Repeat the entries below word for word, though any picture in them should be dropped.

Items from a dataset:
++++++++++

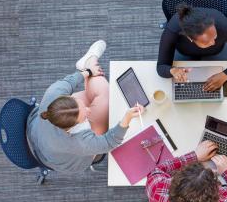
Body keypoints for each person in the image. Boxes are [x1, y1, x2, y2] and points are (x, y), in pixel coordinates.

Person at [27, 40, 143, 173]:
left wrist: (88, 71)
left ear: (65, 97)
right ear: (71, 128)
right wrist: (127, 118)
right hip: (62, 159)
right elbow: (110, 141)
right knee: (104, 98)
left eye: (81, 106)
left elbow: (70, 80)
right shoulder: (79, 141)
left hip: (36, 131)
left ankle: (88, 63)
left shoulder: (53, 93)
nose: (88, 110)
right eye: (83, 118)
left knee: (99, 97)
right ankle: (89, 60)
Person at [157, 3, 227, 91]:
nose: (213, 42)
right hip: (184, 52)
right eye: (206, 42)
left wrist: (226, 74)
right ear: (189, 38)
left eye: (214, 36)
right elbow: (161, 67)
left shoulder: (223, 25)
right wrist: (173, 70)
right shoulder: (173, 28)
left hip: (217, 52)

++++++++++

RESPONSE AREA →
Body keypoints for each person in the image. Boxes are [x1, y1, x2, y2] and points are (x, y), in pixel coordinates.

Person at [27, 40, 143, 173]:
left wrist: (88, 71)
left ear: (65, 97)
right ear: (71, 128)
right wrist: (127, 118)
right hip: (62, 159)
right elbow: (110, 141)
right knee: (104, 98)
left eye: (81, 106)
left elbow: (70, 80)
right shoulder: (79, 141)
left hip: (36, 131)
left ankle: (88, 63)
left shoulder: (53, 93)
nose: (88, 110)
right eye: (83, 118)
left knee: (99, 97)
right ankle: (89, 60)
Person at [157, 3, 227, 91]:
nose: (213, 42)
right hip: (184, 52)
right eye: (206, 42)
left wrist: (226, 74)
right ear: (189, 38)
left eye: (214, 36)
right elbow: (161, 67)
left shoulder: (223, 25)
right wrist: (173, 70)
right shoulder: (173, 28)
left hip: (217, 52)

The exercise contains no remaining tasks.